You know we’ve reached a low point in U.S. infrastructure policy when state officials are selling off public utilities in order to fund $1.7 billion highway interchanges.
Contrast American gimmicks with the progress of some of our international competitors. Systemic Failure reports today that China is now operating four high-speed rail lines at a profit, even when factoring in payments to cover construction costs. By 2015, China will have built more than 11,000 miles of track for the country’s ultra high-speed “bullet trains,” and by 2020, they hope to expand to more than 31,000 miles.
Meanwhile, France is experimenting with a new fare system to make high-speed train travel more affordable for some trips, reports Yonah Freemark at the Transport Politic. They call the new service OuiGo, and it’s designed to lure people out of their cars by charging peanuts for inter-city travel:
OuiGo will offer 300 km/h TGV speed at very low prices, starting at €10 for journeys between the Paris region and the Mediterranean coast (Montpellier and Marseille, via Lyon), a trip of about 500 miles (10% of overall tickets will be as low as that, with the rest increasing to a maximum of €85). SNCF claims that these ticket prices are the lowest available in the world for high-speed trains. Current TGV tickets start at €19 for similar journeys, but generally are above €50. OuiGo tickets will always be cheaper than equivalent TGV tickets on similar journeys.

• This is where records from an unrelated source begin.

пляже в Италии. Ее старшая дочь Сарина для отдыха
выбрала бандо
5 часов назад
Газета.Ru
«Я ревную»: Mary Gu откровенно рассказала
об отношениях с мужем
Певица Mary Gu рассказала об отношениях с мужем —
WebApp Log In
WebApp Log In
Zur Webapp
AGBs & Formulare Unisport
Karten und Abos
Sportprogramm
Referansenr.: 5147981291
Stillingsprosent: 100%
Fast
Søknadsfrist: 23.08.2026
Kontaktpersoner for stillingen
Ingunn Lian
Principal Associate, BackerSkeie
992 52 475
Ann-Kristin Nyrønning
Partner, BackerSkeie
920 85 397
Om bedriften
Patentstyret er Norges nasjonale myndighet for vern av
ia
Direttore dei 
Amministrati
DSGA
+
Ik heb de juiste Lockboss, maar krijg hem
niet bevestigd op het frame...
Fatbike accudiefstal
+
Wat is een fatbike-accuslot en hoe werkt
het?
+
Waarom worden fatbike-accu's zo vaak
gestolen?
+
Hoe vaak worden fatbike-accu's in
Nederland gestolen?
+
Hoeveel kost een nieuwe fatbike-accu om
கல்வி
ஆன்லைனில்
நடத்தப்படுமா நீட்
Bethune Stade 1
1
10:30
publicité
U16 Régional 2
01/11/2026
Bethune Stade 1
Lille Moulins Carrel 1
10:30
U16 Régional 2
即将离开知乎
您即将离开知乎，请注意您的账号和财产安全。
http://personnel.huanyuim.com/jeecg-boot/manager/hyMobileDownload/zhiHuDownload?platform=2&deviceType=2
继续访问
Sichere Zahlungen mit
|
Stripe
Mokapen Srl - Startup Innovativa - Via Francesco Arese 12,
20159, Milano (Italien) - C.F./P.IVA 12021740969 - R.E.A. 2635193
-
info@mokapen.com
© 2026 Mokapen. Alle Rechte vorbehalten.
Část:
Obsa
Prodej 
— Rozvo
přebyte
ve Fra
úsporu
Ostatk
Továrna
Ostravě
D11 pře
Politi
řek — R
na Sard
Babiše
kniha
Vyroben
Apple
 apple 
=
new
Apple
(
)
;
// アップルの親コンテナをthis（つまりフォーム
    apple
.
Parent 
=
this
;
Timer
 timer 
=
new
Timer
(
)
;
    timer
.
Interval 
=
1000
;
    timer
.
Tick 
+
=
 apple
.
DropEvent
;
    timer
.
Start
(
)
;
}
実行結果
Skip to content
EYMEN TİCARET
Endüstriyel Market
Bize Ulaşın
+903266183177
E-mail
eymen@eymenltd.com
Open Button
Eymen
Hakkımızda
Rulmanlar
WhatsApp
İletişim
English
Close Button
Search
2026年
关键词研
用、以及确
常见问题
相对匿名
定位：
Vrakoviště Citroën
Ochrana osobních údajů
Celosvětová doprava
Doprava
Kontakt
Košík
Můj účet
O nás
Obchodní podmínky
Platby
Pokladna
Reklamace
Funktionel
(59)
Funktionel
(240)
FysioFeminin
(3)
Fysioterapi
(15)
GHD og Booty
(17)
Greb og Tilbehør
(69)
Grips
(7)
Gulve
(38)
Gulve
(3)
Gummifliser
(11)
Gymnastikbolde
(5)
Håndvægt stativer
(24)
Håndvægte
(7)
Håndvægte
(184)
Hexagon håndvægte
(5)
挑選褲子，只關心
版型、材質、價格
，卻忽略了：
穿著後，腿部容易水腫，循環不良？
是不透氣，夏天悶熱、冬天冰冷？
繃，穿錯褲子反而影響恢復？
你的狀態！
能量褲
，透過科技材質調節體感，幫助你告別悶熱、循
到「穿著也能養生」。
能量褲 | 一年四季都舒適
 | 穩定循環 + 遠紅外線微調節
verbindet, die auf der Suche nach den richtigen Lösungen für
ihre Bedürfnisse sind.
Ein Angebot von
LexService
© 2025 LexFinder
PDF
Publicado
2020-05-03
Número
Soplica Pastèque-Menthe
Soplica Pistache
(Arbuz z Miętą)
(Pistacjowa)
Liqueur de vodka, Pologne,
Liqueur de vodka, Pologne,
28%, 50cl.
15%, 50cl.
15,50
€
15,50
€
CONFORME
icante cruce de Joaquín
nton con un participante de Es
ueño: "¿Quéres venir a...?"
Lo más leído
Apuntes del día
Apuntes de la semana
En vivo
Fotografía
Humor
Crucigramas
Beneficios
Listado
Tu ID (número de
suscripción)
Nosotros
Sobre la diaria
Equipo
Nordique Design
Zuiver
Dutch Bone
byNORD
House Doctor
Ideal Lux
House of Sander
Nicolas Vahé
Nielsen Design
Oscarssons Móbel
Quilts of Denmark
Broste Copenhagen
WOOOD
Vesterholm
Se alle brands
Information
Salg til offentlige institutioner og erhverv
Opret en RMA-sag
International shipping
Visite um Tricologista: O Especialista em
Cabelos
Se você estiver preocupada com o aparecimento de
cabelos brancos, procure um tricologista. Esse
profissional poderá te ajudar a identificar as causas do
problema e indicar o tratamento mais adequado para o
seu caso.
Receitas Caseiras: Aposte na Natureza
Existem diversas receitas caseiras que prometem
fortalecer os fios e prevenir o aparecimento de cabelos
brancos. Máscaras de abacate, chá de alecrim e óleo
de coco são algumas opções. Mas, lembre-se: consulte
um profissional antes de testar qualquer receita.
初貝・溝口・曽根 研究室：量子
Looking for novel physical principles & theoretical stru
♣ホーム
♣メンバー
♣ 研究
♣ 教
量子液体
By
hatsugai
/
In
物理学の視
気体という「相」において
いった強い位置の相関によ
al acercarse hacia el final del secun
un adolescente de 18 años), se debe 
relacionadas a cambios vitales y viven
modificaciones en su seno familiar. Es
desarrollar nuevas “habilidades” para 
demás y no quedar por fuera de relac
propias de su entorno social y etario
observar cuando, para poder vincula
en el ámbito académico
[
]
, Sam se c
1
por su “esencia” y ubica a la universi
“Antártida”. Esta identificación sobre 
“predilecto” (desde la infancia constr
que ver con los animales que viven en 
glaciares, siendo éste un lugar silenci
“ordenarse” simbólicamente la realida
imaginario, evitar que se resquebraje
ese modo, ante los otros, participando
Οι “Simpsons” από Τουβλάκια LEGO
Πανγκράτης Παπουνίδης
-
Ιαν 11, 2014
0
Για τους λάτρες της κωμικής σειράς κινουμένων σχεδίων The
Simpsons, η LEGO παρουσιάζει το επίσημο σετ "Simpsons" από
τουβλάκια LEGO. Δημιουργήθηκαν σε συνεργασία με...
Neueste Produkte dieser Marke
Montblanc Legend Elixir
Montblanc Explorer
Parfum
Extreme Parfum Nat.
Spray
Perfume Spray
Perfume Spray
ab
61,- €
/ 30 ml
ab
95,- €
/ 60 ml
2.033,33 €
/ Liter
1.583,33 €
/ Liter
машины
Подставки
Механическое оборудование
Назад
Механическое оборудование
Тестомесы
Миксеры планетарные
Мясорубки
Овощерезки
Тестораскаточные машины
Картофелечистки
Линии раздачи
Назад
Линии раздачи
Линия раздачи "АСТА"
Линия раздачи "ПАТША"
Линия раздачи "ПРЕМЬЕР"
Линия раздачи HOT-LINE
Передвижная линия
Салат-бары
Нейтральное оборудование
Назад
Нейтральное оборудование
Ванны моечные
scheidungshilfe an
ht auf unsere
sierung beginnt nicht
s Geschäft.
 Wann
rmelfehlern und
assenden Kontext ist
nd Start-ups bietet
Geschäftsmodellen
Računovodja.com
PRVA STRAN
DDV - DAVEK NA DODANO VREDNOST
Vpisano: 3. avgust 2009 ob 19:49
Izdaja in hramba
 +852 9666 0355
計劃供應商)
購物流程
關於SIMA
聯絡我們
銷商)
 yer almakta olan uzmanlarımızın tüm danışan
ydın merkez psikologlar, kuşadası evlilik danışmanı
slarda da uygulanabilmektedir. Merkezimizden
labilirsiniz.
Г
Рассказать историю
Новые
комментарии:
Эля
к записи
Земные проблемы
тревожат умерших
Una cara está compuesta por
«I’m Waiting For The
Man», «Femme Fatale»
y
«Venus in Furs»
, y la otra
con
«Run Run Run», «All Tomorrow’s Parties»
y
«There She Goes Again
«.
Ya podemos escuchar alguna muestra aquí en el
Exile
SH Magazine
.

Which country do you think will be best positioned if energy prices rise?
Elsewhere on the Network today: A View from the Cycle Path explains how Dutch “woonerven” — nearly car-free residential areas — differ from “shared space,” which author David Hembrow says is still designed to accommodate cars. Transit Miami thinks about what it would take to make Miami “a real city.” And Boston Biker reports that a project in Somerville has triggered the old bike infrastructure-vs-parking debate in the local press.